MATERIALS PROVIDED
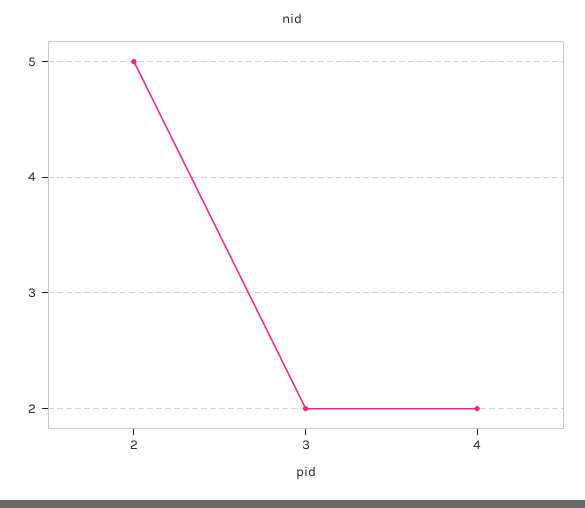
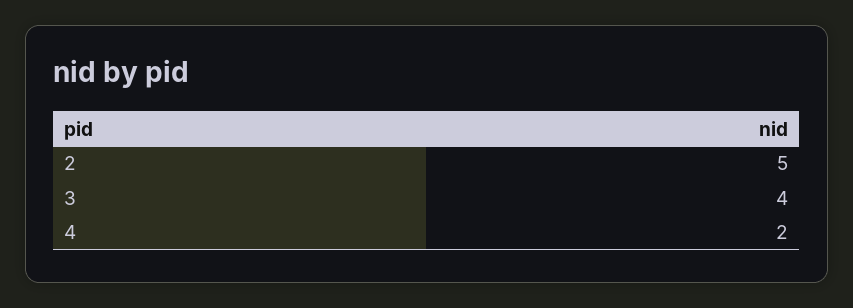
  {
    "2": 5,
-   "3": 2,
+   "3": 4,
    "4": 2
  }

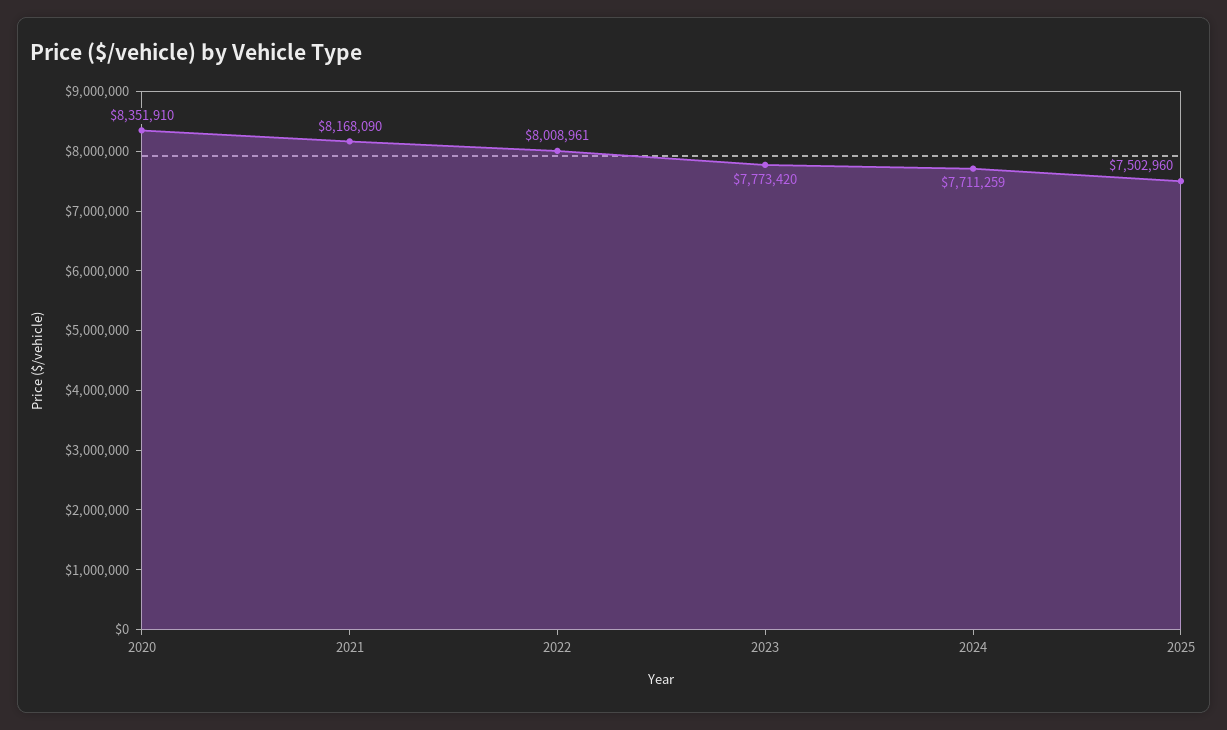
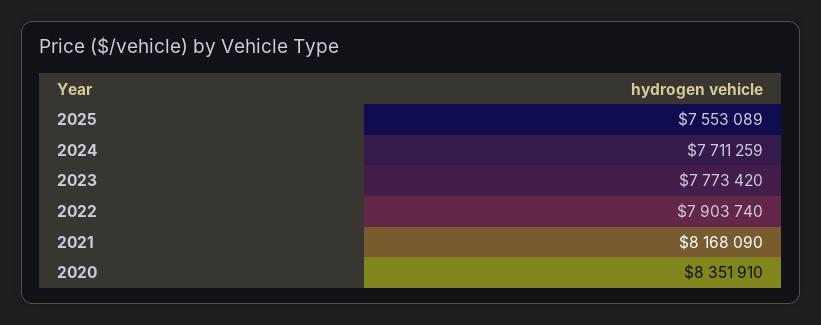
  {
    "2020": 8351910,
    "2021": 8168090,
-   "2022": 8008961,
+   "2022": 7903740,
    "2023": 7773420,
    "2024": 7711259,
-   "2025": 7502960
+   "2025": 7553089
  }

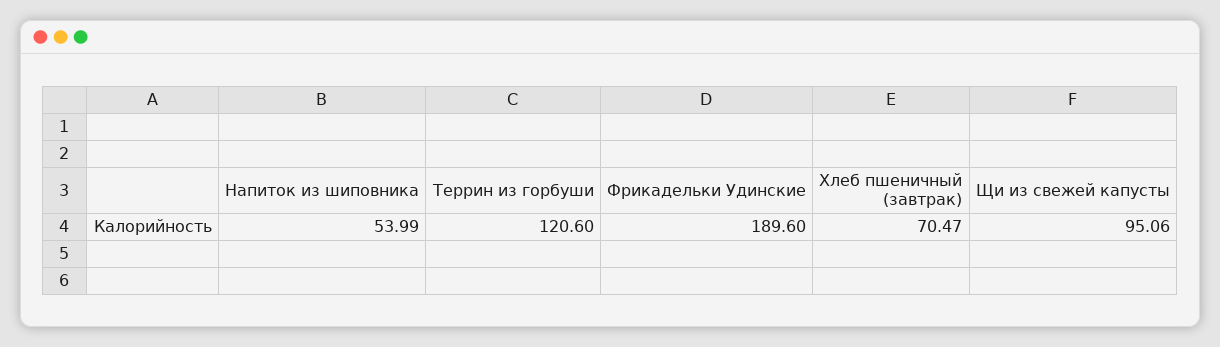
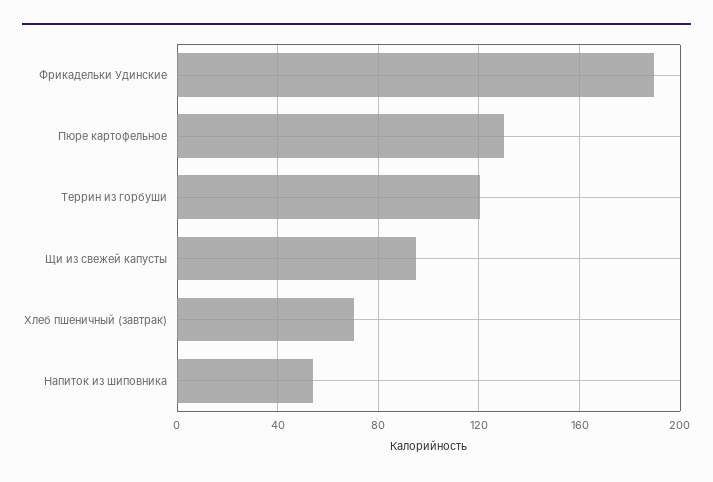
  {
    "Напиток из шиповника": 53.99,
    "Террин из горбуши": 120.6,
    "Фрикадельки Удинские": 189.6,
    "Хлеб пшеничный (завтрак)": 70.47,
-   "Щи из свежей капусты": 95.06
+   "Щи из свежей капусты": 95.06,
+   "Пюре картофельное": 130
  }

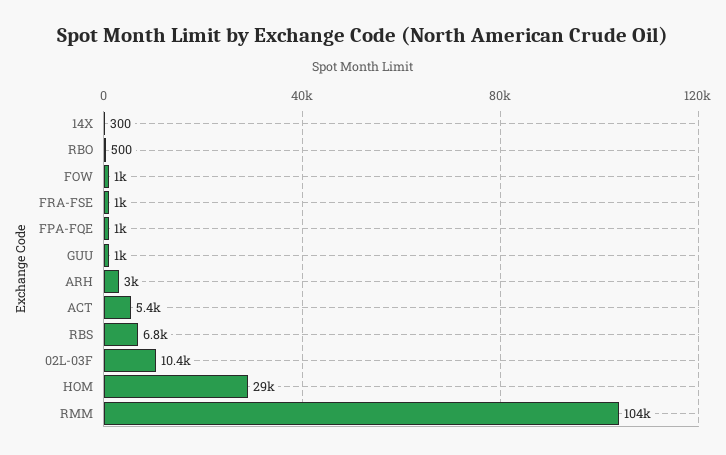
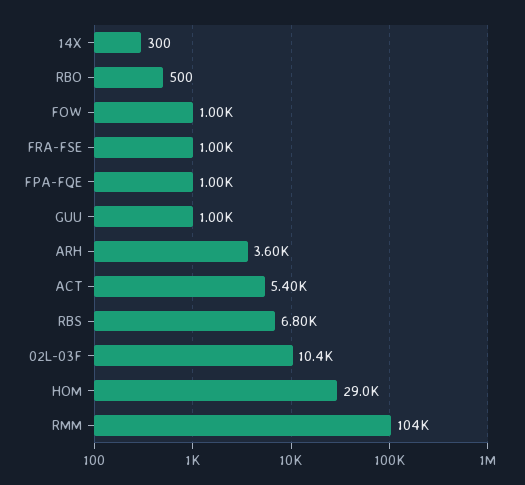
  {
    "14X": 300,
    "RBO": 500,
    "FOW": 1000,
    "FRA-FSE": 1000,
    "FPA-FQE": 1000,
    "GUU": 1000,
-   "ARH": 3000,
+   "ARH": 3600,
    "ACT": 5400,
    "RBS": 6800,
    "02L-03F": 10400,
    "HOM": 29000,
    "RMM": 104000
  }

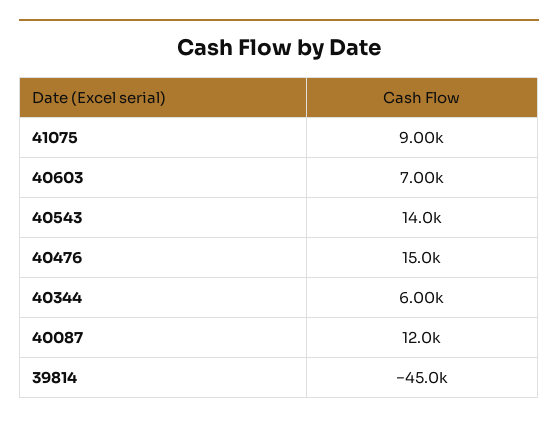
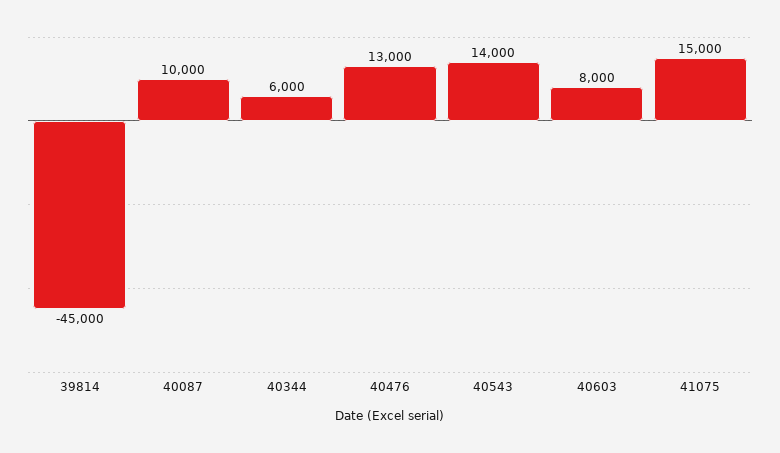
  {
-   "41075": 9000,
+   "41075": 15000,
-   "40603": 7000,
+   "40603": 8000,
    "40543": 14000,
-   "40476": 15000,
+   "40476": 13000,
    "40344": 6000,
-   "40087": 12000,
+   "40087": 10000,
    "39814": -45000
  }

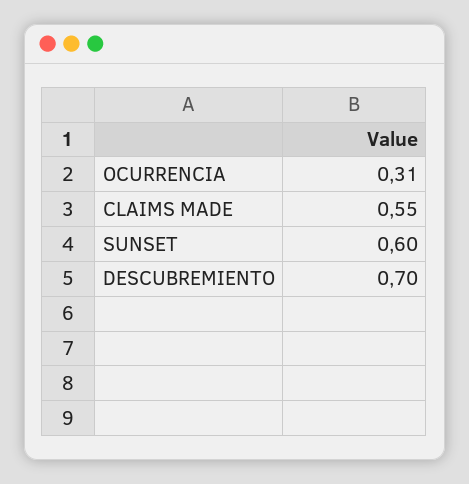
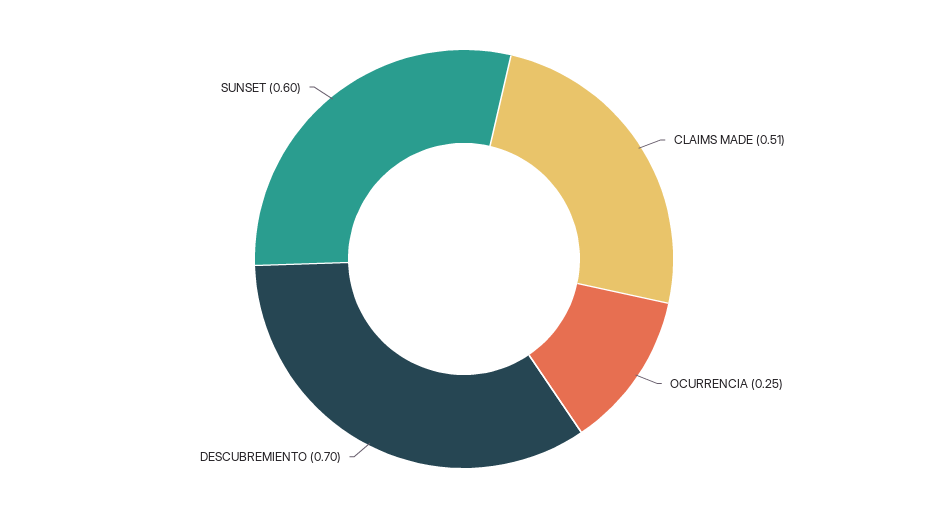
  {
-   "OCURRENCIA": 0.31,
+   "OCURRENCIA": 0.25,
-   "CLAIMS MADE": 0.55,
+   "CLAIMS MADE": 0.51,
    "SUNSET": 0.6,
    "DESCUBREMIENTO": 0.7
  }

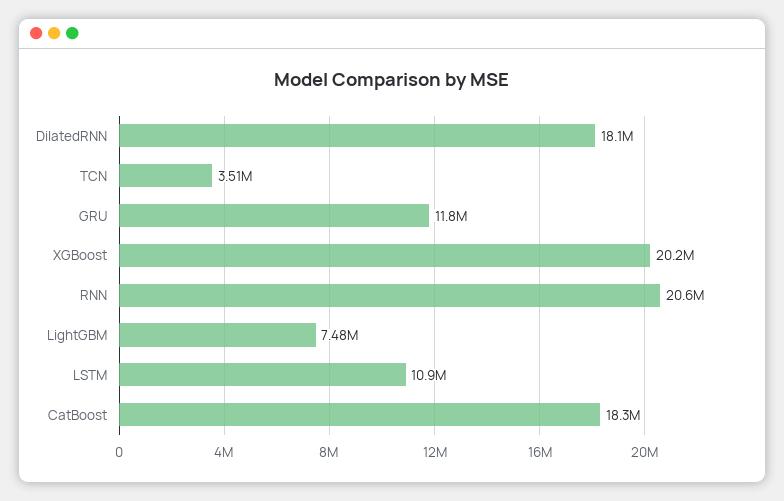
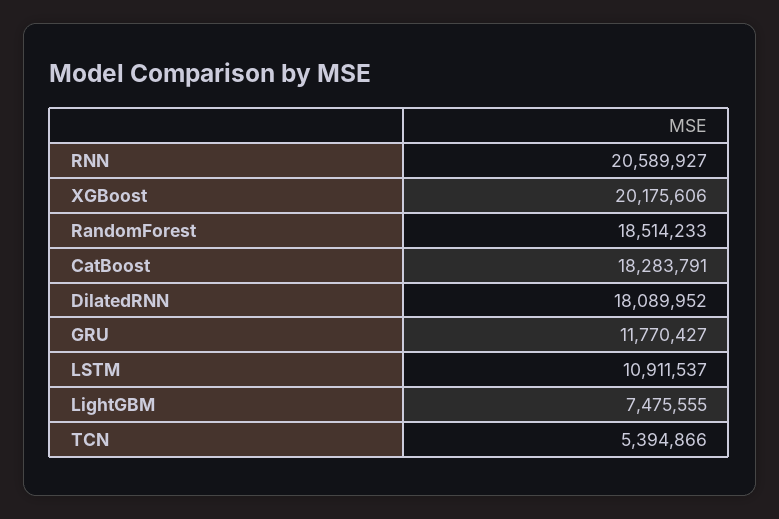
  {
    "DilatedRNN": 18089952,
-   "TCN": 3510000,
+   "TCN": 5394866,
    "GRU": 11770427,
    "XGBoost": 20175606,
    "RNN": 20589927,
    "LightGBM": 7475555,
    "LSTM": 10911537,
-   "CatBoost": 18283791
+   "CatBoost": 18283791,
+   "RandomForest": 18514233
  }

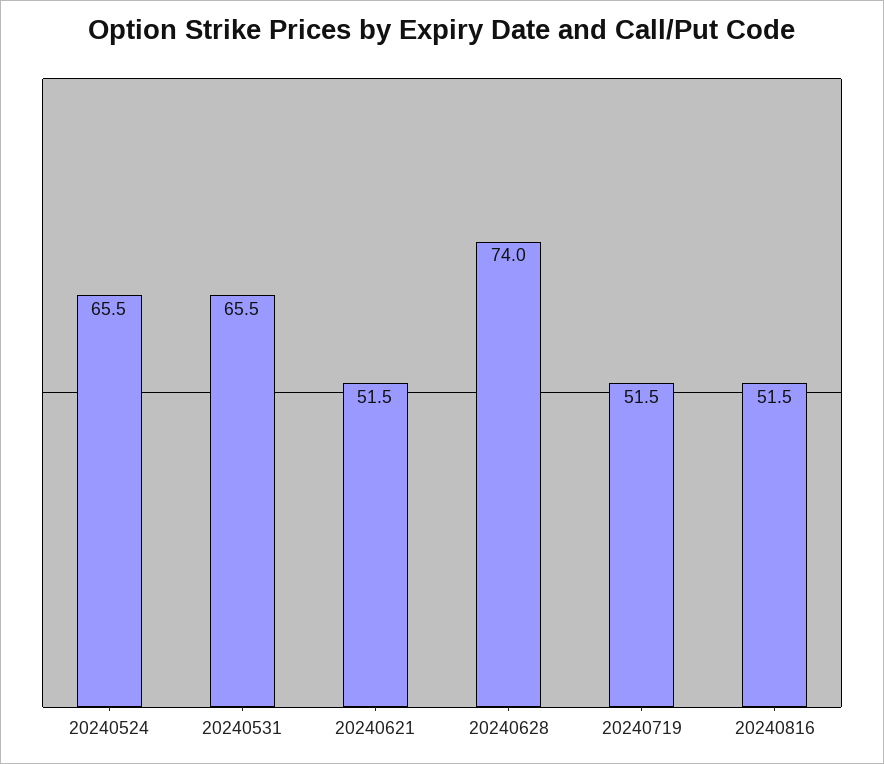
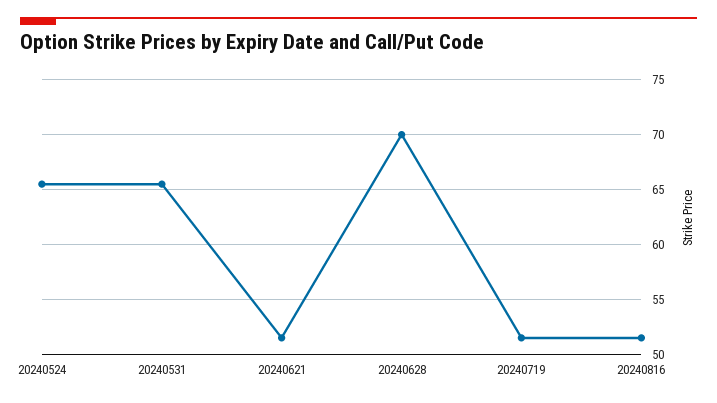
  {
    "20240524": 65.5,
    "20240531": 65.5,
    "20240621": 51.5,
-   "20240628": 74,
+   "20240628": 70,
    "20240719": 51.5,
    "20240816": 51.5
  }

PROBLEM
Above are records to transcribe exactly; leave their pictures out.

EXERCISE RESPONSE
  {
    "2": 5,
-   "3": 2,
+   "3": 4,
    "4": 2
  }

  {
    "2020": 8351910,
    "2021": 8168090,
-   "2022": 8008961,
+   "2022": 7903740,
    "2023": 7773420,
    "2024": 7711259,
-   "2025": 7502960
+   "2025": 7553089
  }

  {
    "Напиток из шиповника": 53.99,
    "Террин из горбуши": 120.6,
    "Фрикадельки Удинские": 189.6,
    "Хлеб пшеничный (завтрак)": 70.47,
-   "Щи из свежей капусты": 95.06
+   "Щи из свежей капусты": 95.06,
+   "Пюре картофельное": 130
  }

  {
    "14X": 300,
    "RBO": 500,
    "FOW": 1000,
    "FRA-FSE": 1000,
    "FPA-FQE": 1000,
    "GUU": 1000,
-   "ARH": 3000,
+   "ARH": 3600,
    "ACT": 5400,
    "RBS": 6800,
    "02L-03F": 10400,
    "HOM": 29000,
    "RMM": 104000
  }

  {
-   "41075": 9000,
+   "41075": 15000,
-   "40603": 7000,
+   "40603": 8000,
    "40543": 14000,
-   "40476": 15000,
+   "40476": 13000,
    "40344": 6000,
-   "40087": 12000,
+   "40087": 10000,
    "39814": -45000
  }

  {
-   "OCURRENCIA": 0.31,
+   "OCURRENCIA": 0.25,
-   "CLAIMS MADE": 0.55,
+   "CLAIMS MADE": 0.51,
    "SUNSET": 0.6,
    "DESCUBREMIENTO": 0.7
  }

  {
    "DilatedRNN": 18089952,
-   "TCN": 3510000,
+   "TCN": 5394866,
    "GRU": 11770427,
    "XGBoost": 20175606,
    "RNN": 20589927,
    "LightGBM": 7475555,
    "LSTM": 10911537,
-   "CatBoost": 18283791
+   "CatBoost": 18283791,
+   "RandomForest": 18514233
  }

  {
    "20240524": 65.5,
    "20240531": 65.5,
    "20240621": 51.5,
-   "20240628": 74,
+   "20240628": 70,
    "20240719": 51.5,
    "20240816": 51.5
  }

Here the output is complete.